Modal Shift Optimized Transit Route Design
Increasing modal shift from auto to transit is a desirable objective for achieving better system-wide mobility. Automobile users might consider shifting to transit if they have an affordable and a good quality service available. Given the constrained fleet and crew resources of transit companies due to the costly transit operations, it is essential to optimize various transit network elements and maximize the quality of the offered service in order to realize the maximum transit ridership. Transit route design is concerned with determining various design elements, such as service frequency and fleet size. In addition, as the first points of contact between passengers and transit service, transit stop locations and spacing are crucial design elements in terms of ensuring maximum service coverage and reasonable accessibility. The route design process currently depends on the experience of the planner, in which a set of service standards and guidelines are followed to specify the minimum acceptable level of service. That is succeeded by generating and examining a number of design scenarios based on different combinations of design elements in order to select the best alternative. However, current design approaches are criticized for yielding suboptimal designs in terms of maximizing modal shift from auto users toward transit. Another limitation is being unable to capture the effect of the proposed design on the existing demand along other transit routes and whether the attracted demand is resulting from a mode shift or a transit route shift.

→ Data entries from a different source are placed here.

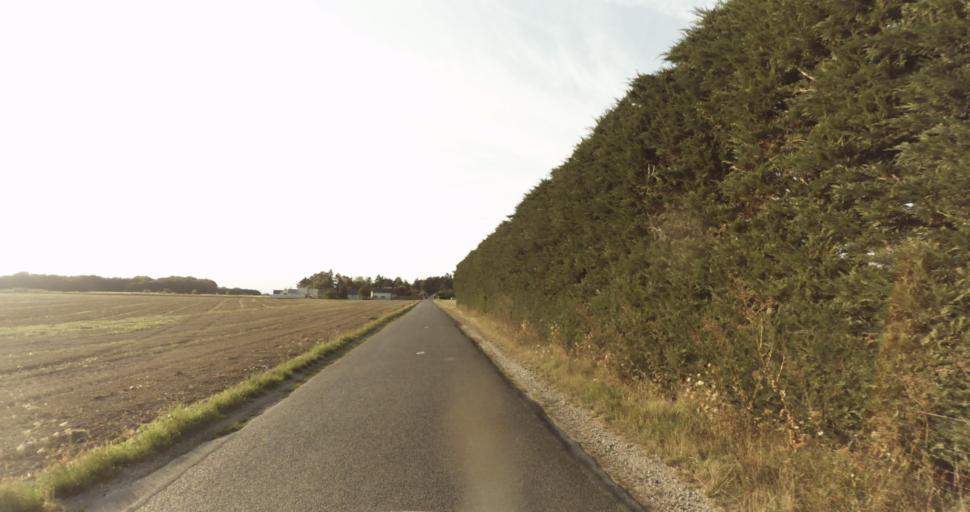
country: FR
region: Haute-Normandie
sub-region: Departement de l'Eure
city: Marcilly-sur-Eure
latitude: 48.8351
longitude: 1.2841
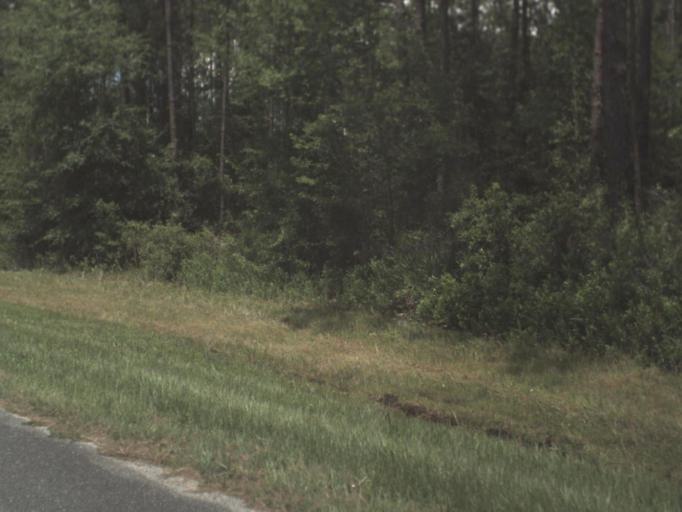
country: US
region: Florida
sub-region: Baker County
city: Macclenny
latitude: 30.3065
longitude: -82.1255
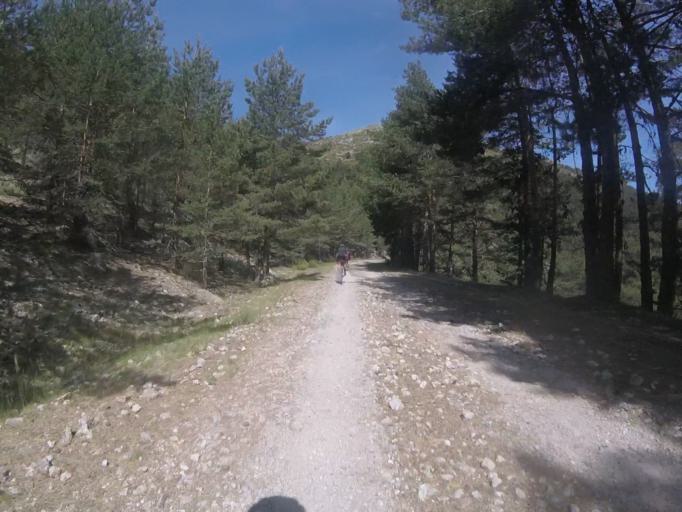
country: ES
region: Madrid
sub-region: Provincia de Madrid
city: Cercedilla
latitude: 40.7950
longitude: -4.0629
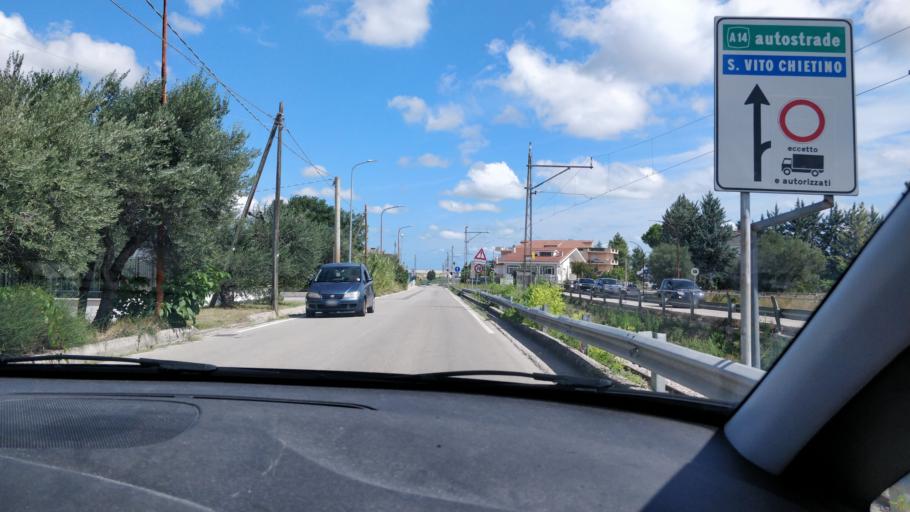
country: IT
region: Abruzzo
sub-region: Provincia di Chieti
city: Lanciano
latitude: 42.2335
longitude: 14.4058
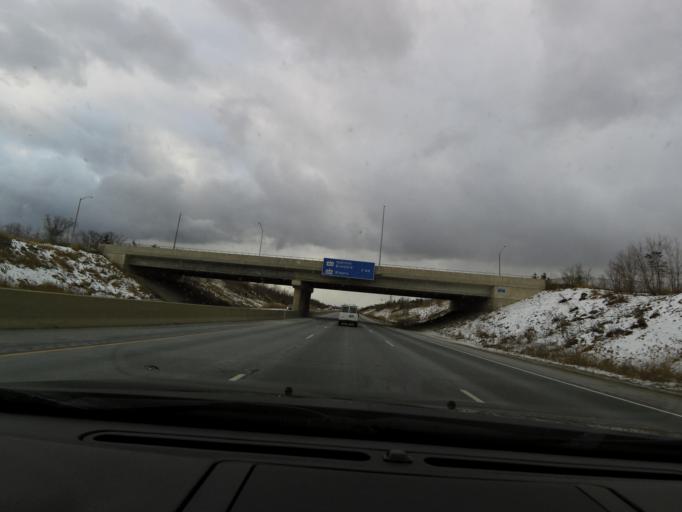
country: CA
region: Ontario
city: Burlington
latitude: 43.3599
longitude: -79.8320
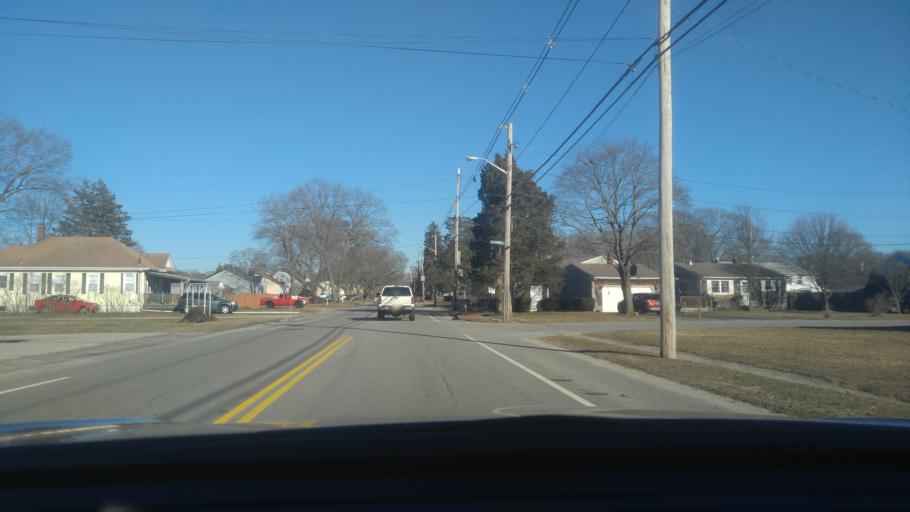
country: US
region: Rhode Island
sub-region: Kent County
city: Warwick
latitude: 41.6973
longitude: -71.4381
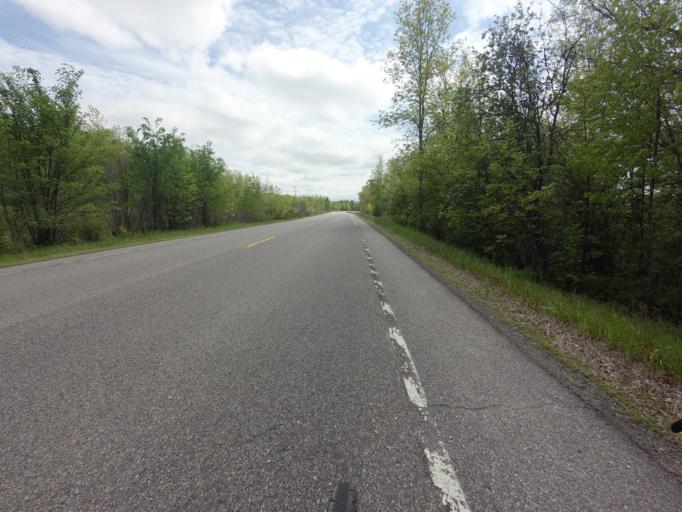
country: CA
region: Ontario
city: Cornwall
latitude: 44.9644
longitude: -74.6656
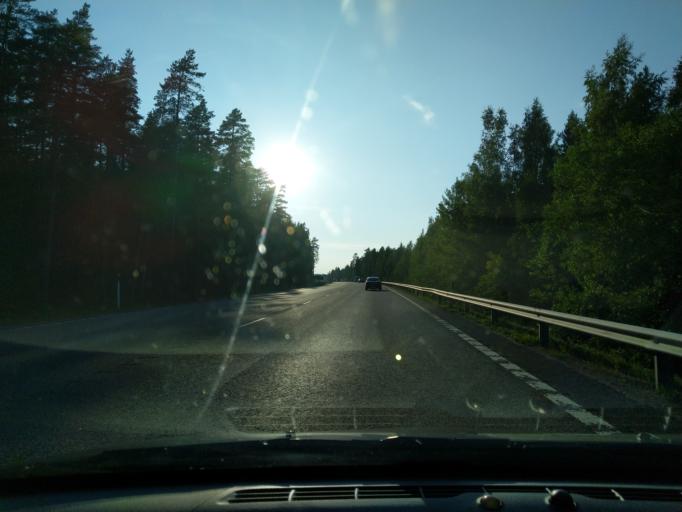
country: FI
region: Paijanne Tavastia
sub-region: Lahti
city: Lahti
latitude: 60.9654
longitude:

This research proposes a modelling framework for generating optimal transit route designs that maximize demand attraction. The framework builds upon and extends the powerful capabilities of the existing microsimulation learning-based approach for transit assignment (MILATRAS), to tackle the route design problem. MILATRAS currently models transit assignment given a fixed set of transit routes and transit demand. The proposed work will add to MILATRAS a modal shift module to enable evaluating the impact of transit investments that usually target auto drivers. Modal shift barriers such as attitudes and habit formation will be captured in the model by specifying a threshold or inertia against shifting between modes. The proposed approach to transit route design problem is divided into two main stages. Firstly, tools will be developed to generate a set of competing candidate route designs based on shortest path algorithms, service guidelines and constraints regarding several design aspects such as minimum stop spacing and maximum route length. Secondly, an optimization tool will be developed to select the optimum transit route alignment and design characteristics, considering demand variability among both modes and routes.
Such approach is more desirable for transit network planning than the previous approaches in terms of its practical realism for real-world applications. Further, it will not only optimize the overall cost for both passengers and the operator, but also the objective function will incorporate the desired level of modal shift between both competing modes. Furthermore, the interaction between the level of service of the transit route and the variability of demand will be captured.